A buttare lì quella parola composta (derivante da “emotional” e “entertainment”) è stato (in una intervista rilasciata a Annalisa Cuzzocrea) nientepopodimeno che il direttore della Rai, che per esemplificare ha nominato Ti lascio una canzone, Il Dono, Così lontani così vicini e ha chiarito senza ombra di equivoco, a leggerlo nero su bianco, che di quella roba lì la Rai non ne vuole più sapere.

La notizia non è da poco perché quel tipo di programmazione ha connotato profondamente il profilo della Rai 1 allestita dai direttori della Rai che hanno preceduto gli attuali. Non che l’abbiano inventato, ma di certo l’hanno importato, pagando anche dei bei soldi per la licenza di imitare quei format (di proprietà di varie compagnie estere) e che in Italia, e non solo per le versioni Rai, hanno assunto vari nomi: Stranamore, Perdonami, Carramba, Brutto Anatroccolo, C’è Posta per te, etc etc. Un ampio Kamasutra di agnizioni e di esplosioni emozionali.

Potrebbe colpire la presenza, nella compagnia dei titoli emozionali esemplificati da Campo Dall’orto, di Ti lascio una canzone, dove in effetti non ci si commuove nel ritrovarsi perché si vedono i piccini che cantano (siamo semmai agli eredi dello Zecchino D’oro).

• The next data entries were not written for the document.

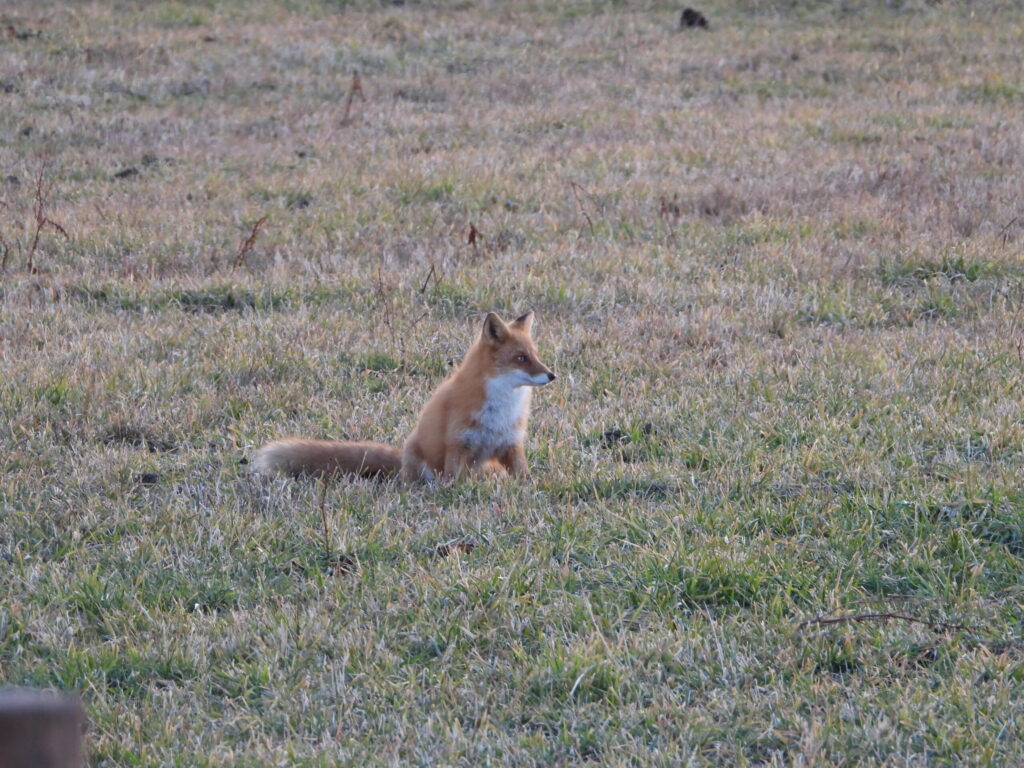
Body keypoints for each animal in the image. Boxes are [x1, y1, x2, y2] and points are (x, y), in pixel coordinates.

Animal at [253, 311, 556, 483]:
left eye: (535, 355)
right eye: (520, 358)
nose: (552, 375)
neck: (502, 406)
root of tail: (401, 461)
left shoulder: (511, 444)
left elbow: (526, 478)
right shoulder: (458, 444)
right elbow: (454, 482)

Ma non c’è dubbio che il mettere in campo i pupi costituisca nel campo del varietà l’equivalente del “vincere facile” che viene perseguito riaffratellando, tanto per citare un frequente caso di emotainment, il padre reprobo e la figlia abbandonata. E in effetti l’auditel ci racconta che, in tutti e tre i titoli citati per la dismissione dalla Rai, la composizione dell’ascolto è assai simile: due terzi femminile e largamente anziana, due terzi al Sud e un terzo altrove, con le licenze elementari tre volte più partecipi rispetto agli altri titoli di studio.

Il punto allora è: dismettendo l’emotainment, Rai 1 perderà spettatori? La risposta è no, per la semplice ragione che quelle platee un tempo assai numerose, hanno mantenuto negli anni le proporzioni di sesso, istruzione e territorio che abbiamo ricordato, ma le loro dimensioni sono andate rapidamente restringendosi: la prima edizione di Ti lascio una Canzone sfiorò il 40% di share, l’ultima si è fermata al 17%; Il dono e Così lontani, così vicini sono rimasti schiacciati al 10%. Insomma, l’apartheid sociologico ha smesso di pagare e oggi conviene industriarsi a creare una più larga platea che comprenda quel tipo di spettatori piuttosto che concentrarsi esclusivamente su di loro.

Dunque in questo caso la Rai non uccide alcunché, ma semmai gli dà sepoltura. Ovviamente sperando, giacché una tv a basso contenuto emozionale non avrebbe vita lunga, che si accinga a sperimentare formule meno sempliciotte di far vivere l’emozione in televisione. Al grido di: In alto i cuori! Anziché in basso.